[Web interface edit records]
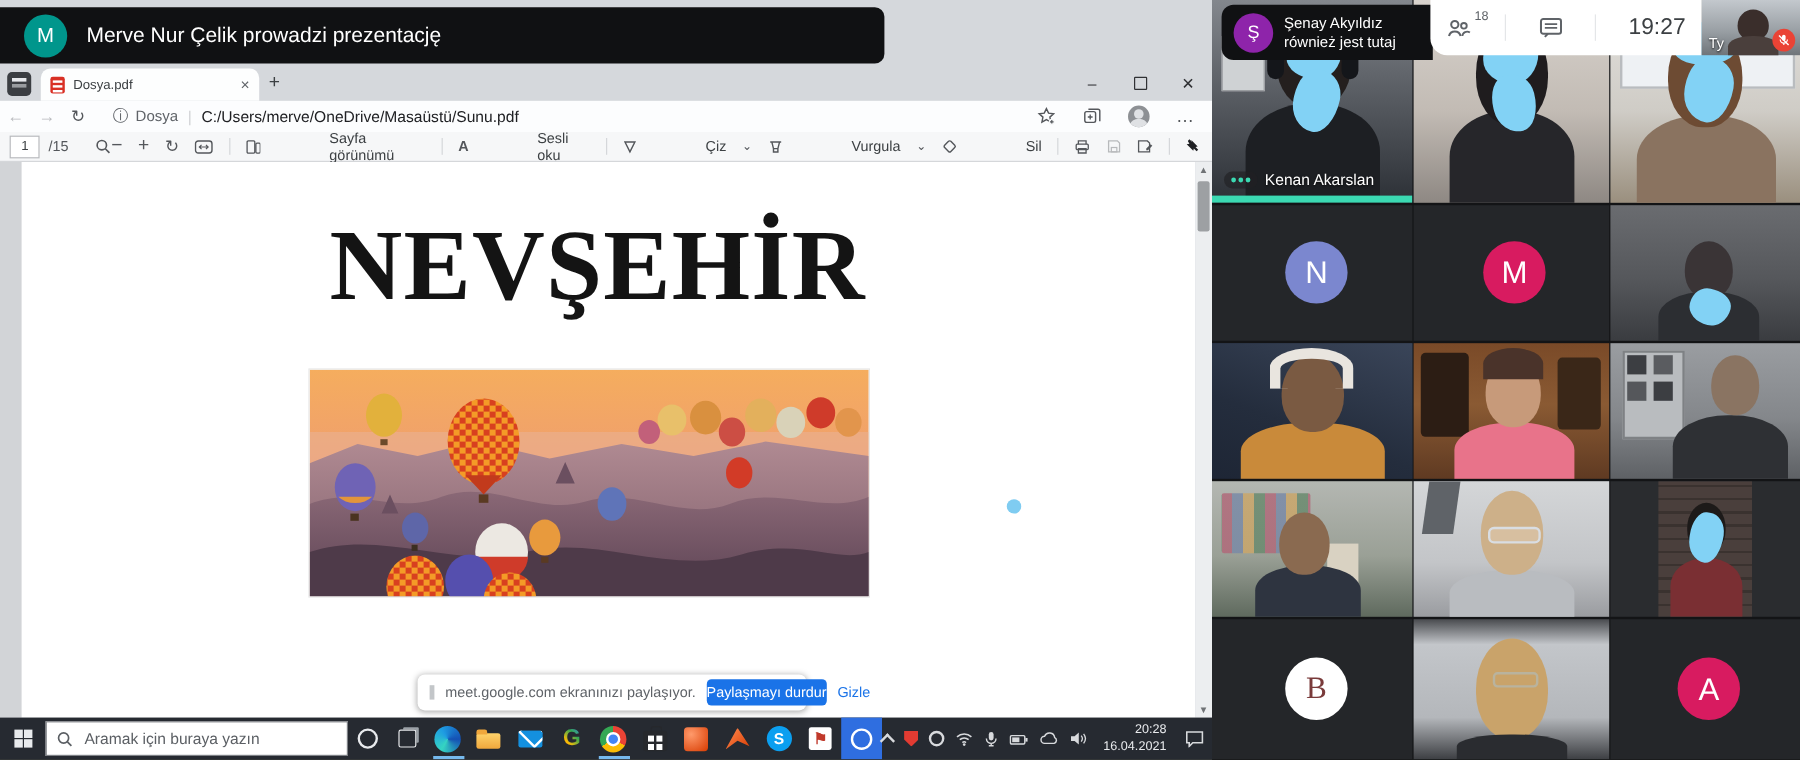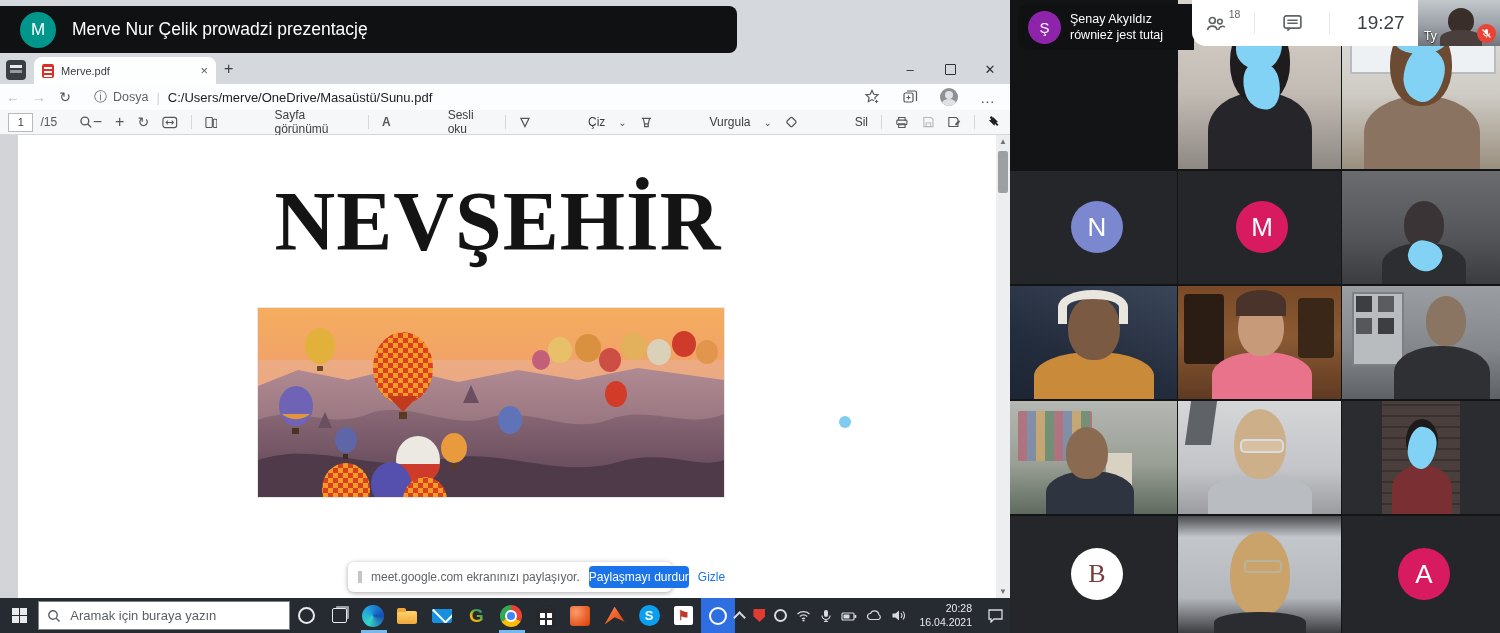--- a/index.html
+++ b/index.html
@@ -159,7 +159,7 @@
       <div class="tabactions"></div>
       <div class="tab">
         <span class="pdf-fav"></span>
-        <span class="tab-title">Merve.pdf</span>
+        <span class="tab-title">Dosya.pdf</span>
         <span class="tab-close">×</span>
       </div>
       <span class="newtab">+</span>

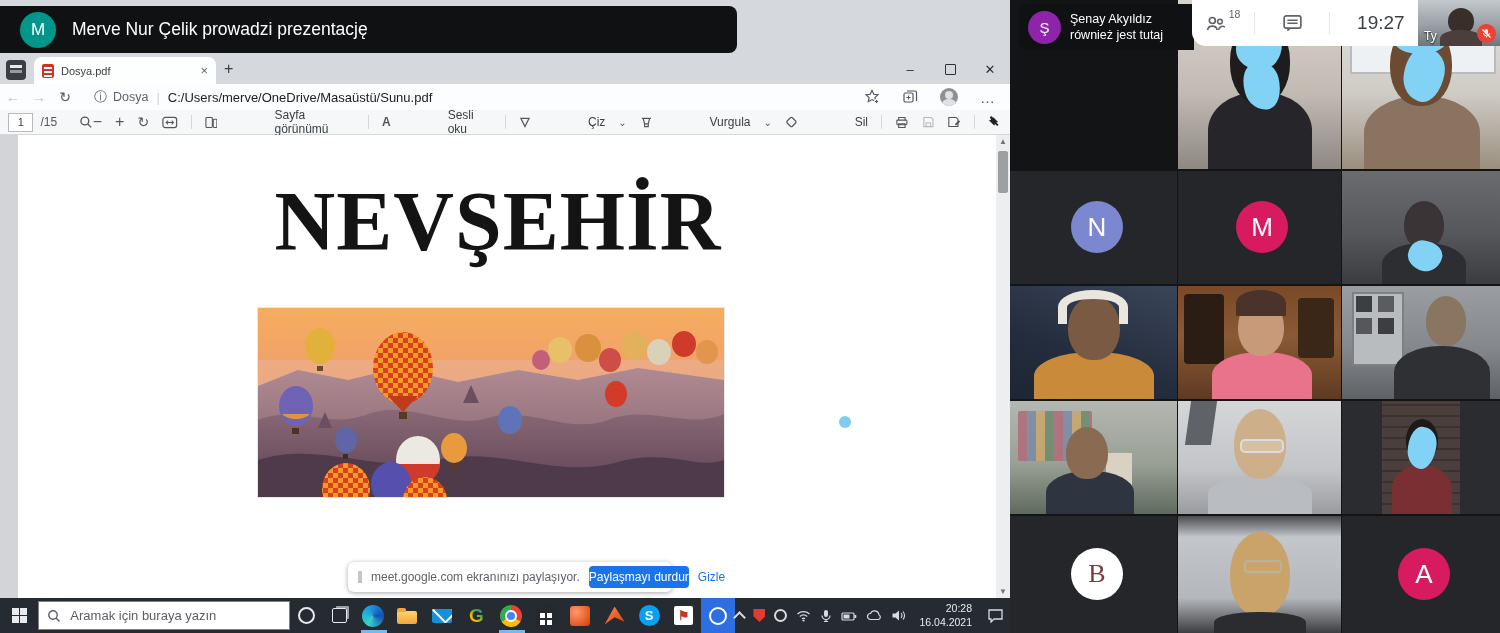--- a/index.html
+++ b/index.html
@@ -431,6 +431,22 @@
 
   <div id="meetpanel">
 
+    <div class="vtile" style="left:0;top:0;width:167px;height:169px;background:linear-gradient(180deg,#83878d 0%,#5e6268 40%,#2c3036 100%);">
+      <div class="abs" style="left:8px;top:30px;width:34px;height:44px;background:#cfd2d4;border:1px solid #9a9da0;"></div>
+      <div class="torso" style="left:28px;top:86px;width:112px;height:84px;background:#1d1f23;"></div>
+      <div class="head" style="left:54px;top:14px;width:62px;height:76px;background:#241f1e;"></div>
+      <div class="abs" style="left:46px;top:26px;width:14px;height:40px;border-radius:8px;background:#14161a;"></div>
+      <div class="abs" style="left:108px;top:26px;width:14px;height:40px;border-radius:8px;background:#14161a;"></div>
+      <div class="scrib" style="left:62px;top:26px;width:46px;height:40px;"></div>
+      <div class="scrib" style="left:68px;top:58px;width:38px;height:52px;transform:rotate(12deg);"></div>
+      <div class="more-badge">
+          <i></i>
+          <i></i>
+          <i></i>
+        </div>
+      <div class="name-tag">Kenan Akarslan</div>
+      <div class="speakbar"></div>
+    </div>
 
     <div class="vtile" style="left:168px;top:0;width:163px;height:169px;background:linear-gradient(180deg,#d8d3cd 0%,#c2bbb4 55%,#8e8883 100%);">
       <div class="torso" style="left:30px;top:92px;width:104px;height:80px;background:#26262a;"></div>

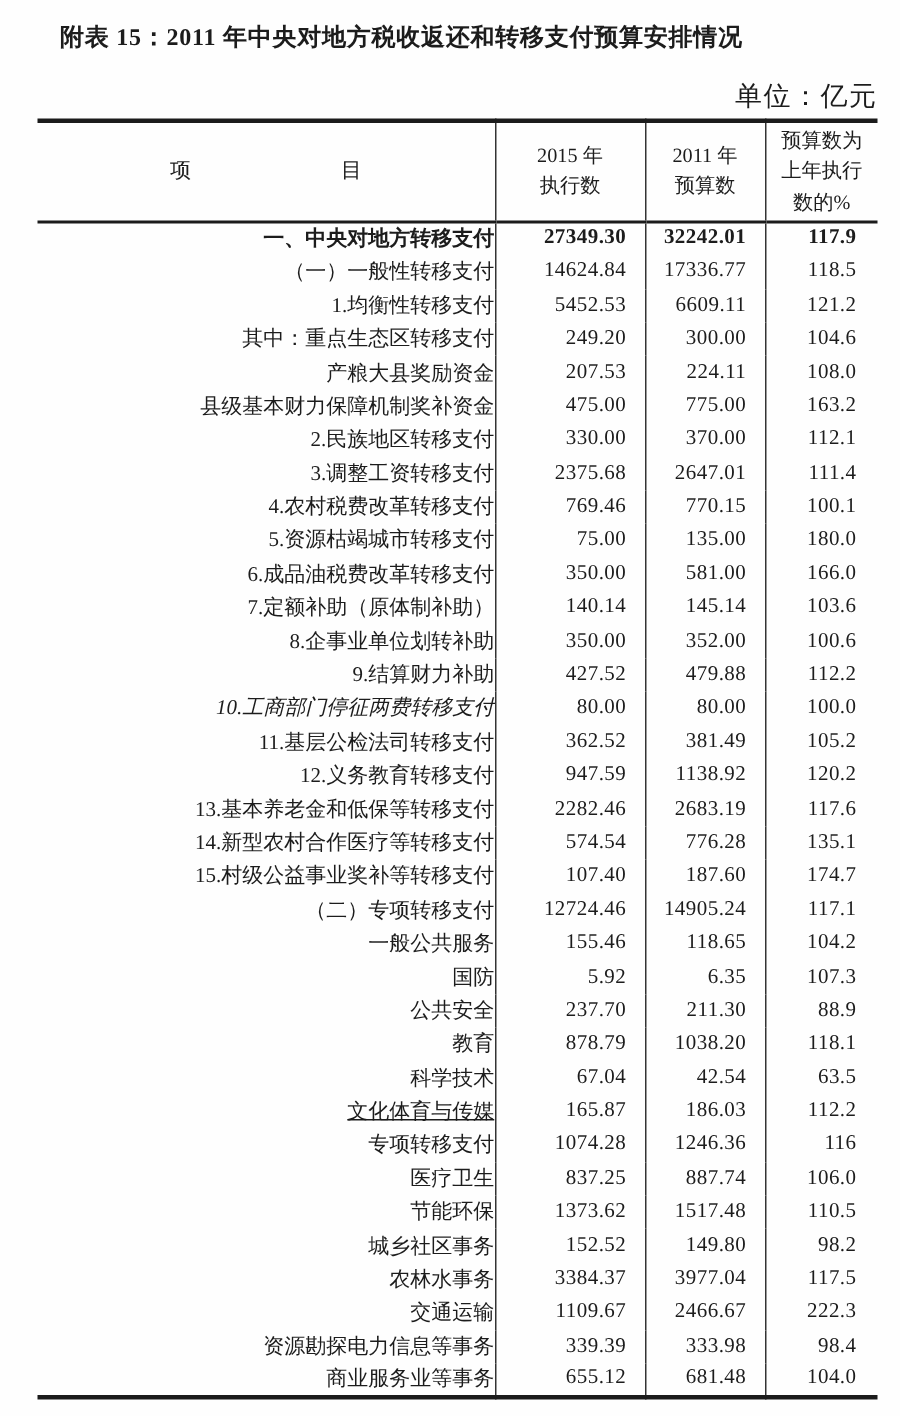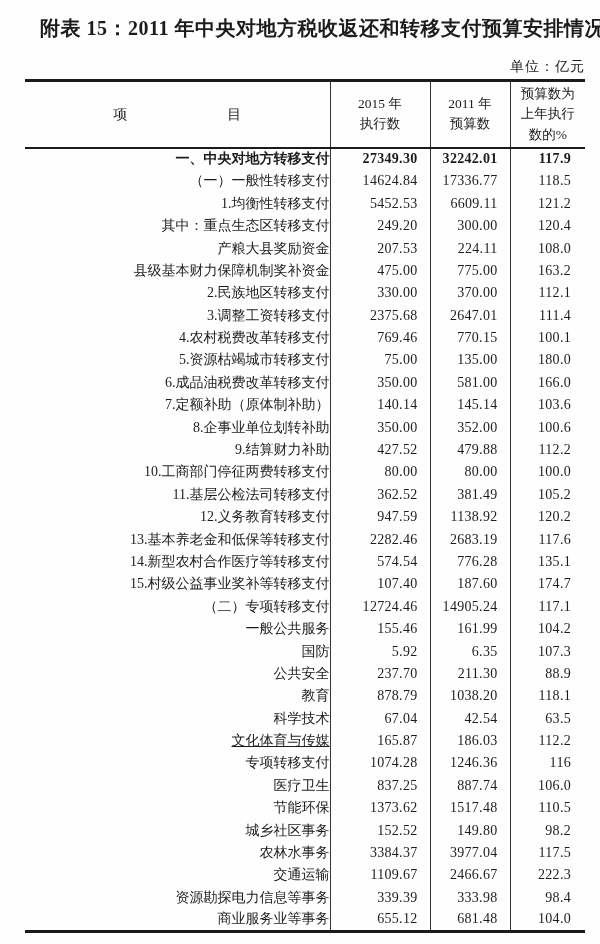--- a/index.html
+++ b/index.html
@@ -18,7 +18,7 @@
   }
   .doc-title {
     margin: 15px 36px 0 40px;
-    font-size: 20px;
+    font-size: 16px;
     font-weight: bold;
     letter-spacing: 0.5px;
     white-space: nowrap;

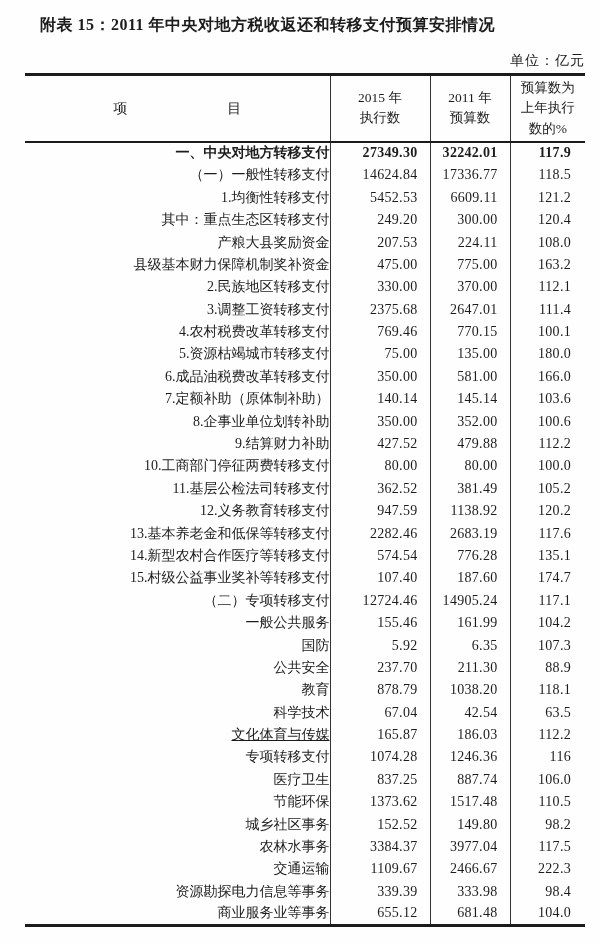--- a/index.html
+++ b/index.html
@@ -27,7 +27,7 @@
     width: 560px;
     margin: 16px 0 3px 25px;
     text-align: right;
-    font-size: 14px;
+    font-size: 18px;
     letter-spacing: 1px;
   }
   table.budget {

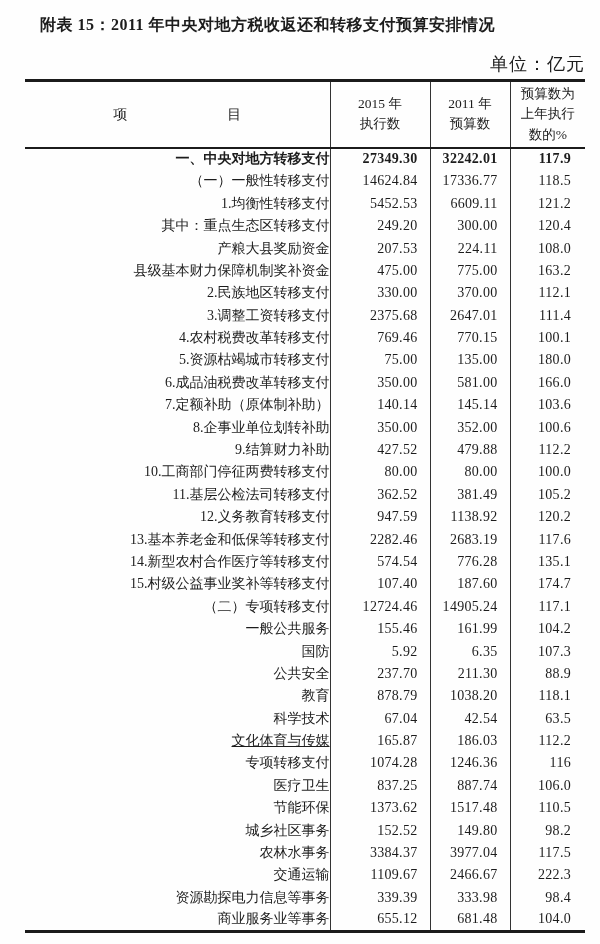--- a/index.html
+++ b/index.html
@@ -133,7 +133,7 @@
       <td class="label sep" style="padding-left: 60px;">其中：重点生态区转移支付</td>
       <td class="num sep">249.20</td>
       <td class="num sep">300.00</td>
-      <td class="pct">120.4</td>
+      <td class="pct">104.6</td>
     </tr>
 
     <tr>

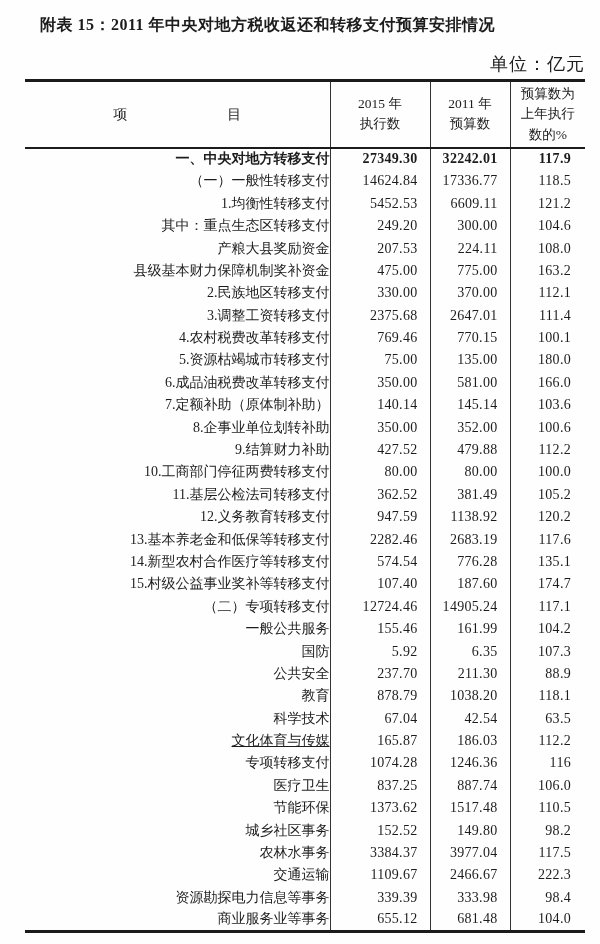--- a/index.html
+++ b/index.html
@@ -207,7 +207,7 @@
     </tr>
 
     <tr>
-      <td class="label sep" style="padding-left: 30px;">10.工商部门停征两费转移支付</td>
+      <td class="label sep" style="padding-left: 30px; font-style: italic;">10.工商部门停征两费转移支付</td>
       <td class="num sep">80.00</td>
       <td class="num sep">80.00</td>
       <td class="pct">100.0</td>

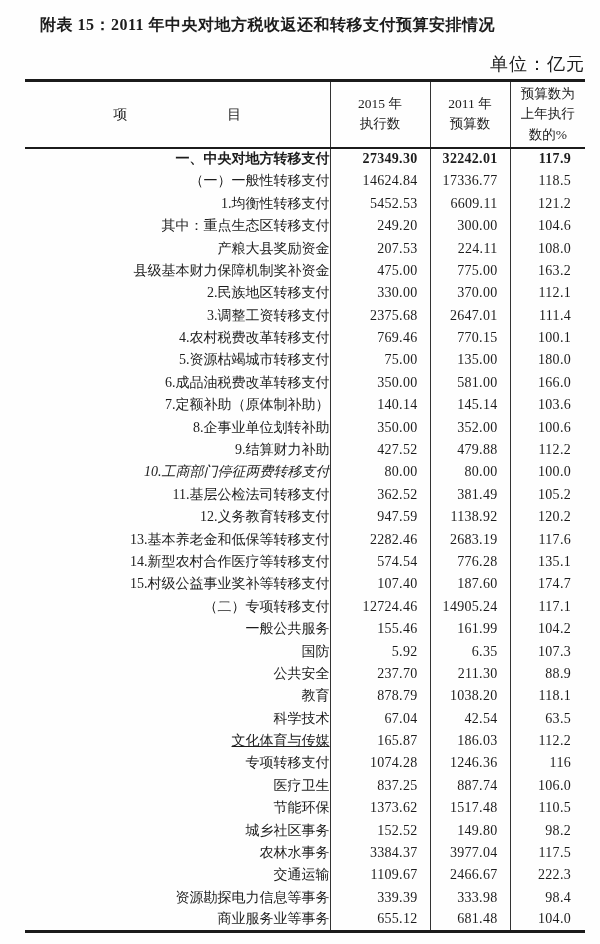--- a/index.html
+++ b/index.html
@@ -258,7 +258,7 @@
     <tr>
       <td class="label sep" style="padding-left: 45px;">一般公共服务</td>
       <td class="num sep">155.46</td>
-      <td class="num sep">161.99</td>
+      <td class="num sep">118.65</td>
       <td class="pct">104.2</td>
     </tr>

TASK TO COMPLETE: Every line of the records must come back unchanged, except that pictures are dropped.

EXERCISE SOLUTION:
--- a/index.html
+++ b/index.html
@@ -159,7 +159,7 @@
       <div class="tabactions"></div>
       <div class="tab">
         <span class="pdf-fav"></span>
-        <span class="tab-title">Merve.pdf</span>
+        <span class="tab-title">Dosya.pdf</span>
         <span class="tab-close">×</span>
       </div>
       <span class="newtab">+</span>

--- a/index.html
+++ b/index.html
@@ -431,6 +431,22 @@
 
   <div id="meetpanel">
 
+    <div class="vtile" style="left:0;top:0;width:167px;height:169px;background:linear-gradient(180deg,#83878d 0%,#5e6268 40%,#2c3036 100%);">
+      <div class="abs" style="left:8px;top:30px;width:34px;height:44px;background:#cfd2d4;border:1px solid #9a9da0;"></div>
+      <div class="torso" style="left:28px;top:86px;width:112px;height:84px;background:#1d1f23;"></div>
+      <div class="head" style="left:54px;top:14px;width:62px;height:76px;background:#241f1e;"></div>
+      <div class="abs" style="left:46px;top:26px;width:14px;height:40px;border-radius:8px;background:#14161a;"></div>
+      <div class="abs" style="left:108px;top:26px;width:14px;height:40px;border-radius:8px;background:#14161a;"></div>
+      <div class="scrib" style="left:62px;top:26px;width:46px;height:40px;"></div>
+      <div class="scrib" style="left:68px;top:58px;width:38px;height:52px;transform:rotate(12deg);"></div>
+      <div class="more-badge">
+          <i></i>
+          <i></i>
+          <i></i>
+        </div>
+      <div class="name-tag">Kenan Akarslan</div>
+      <div class="speakbar"></div>
+    </div>
 
     <div class="vtile" style="left:168px;top:0;width:163px;height:169px;background:linear-gradient(180deg,#d8d3cd 0%,#c2bbb4 55%,#8e8883 100%);">
       <div class="torso" style="left:30px;top:92px;width:104px;height:80px;background:#26262a;"></div>

--- a/index.html
+++ b/index.html
@@ -18,7 +18,7 @@
   }
   .doc-title {
     margin: 15px 36px 0 40px;
-    font-size: 20px;
+    font-size: 16px;
     font-weight: bold;
     letter-spacing: 0.5px;
     white-space: nowrap;

--- a/index.html
+++ b/index.html
@@ -27,7 +27,7 @@
     width: 560px;
     margin: 16px 0 3px 25px;
     text-align: right;
-    font-size: 14px;
+    font-size: 18px;
     letter-spacing: 1px;
   }
   table.budget {

--- a/index.html
+++ b/index.html
@@ -133,7 +133,7 @@
       <td class="label sep" style="padding-left: 60px;">其中：重点生态区转移支付</td>
       <td class="num sep">249.20</td>
       <td class="num sep">300.00</td>
-      <td class="pct">120.4</td>
+      <td class="pct">104.6</td>
     </tr>
 
     <tr>

--- a/index.html
+++ b/index.html
@@ -207,7 +207,7 @@
     </tr>
 
     <tr>
-      <td class="label sep" style="padding-left: 30px;">10.工商部门停征两费转移支付</td>
+      <td class="label sep" style="padding-left: 30px; font-style: italic;">10.工商部门停征两费转移支付</td>
       <td class="num sep">80.00</td>
       <td class="num sep">80.00</td>
       <td class="pct">100.0</td>

--- a/index.html
+++ b/index.html
@@ -258,7 +258,7 @@
     <tr>
       <td class="label sep" style="padding-left: 45px;">一般公共服务</td>
       <td class="num sep">155.46</td>
-      <td class="num sep">161.99</td>
+      <td class="num sep">118.65</td>
       <td class="pct">104.2</td>
     </tr>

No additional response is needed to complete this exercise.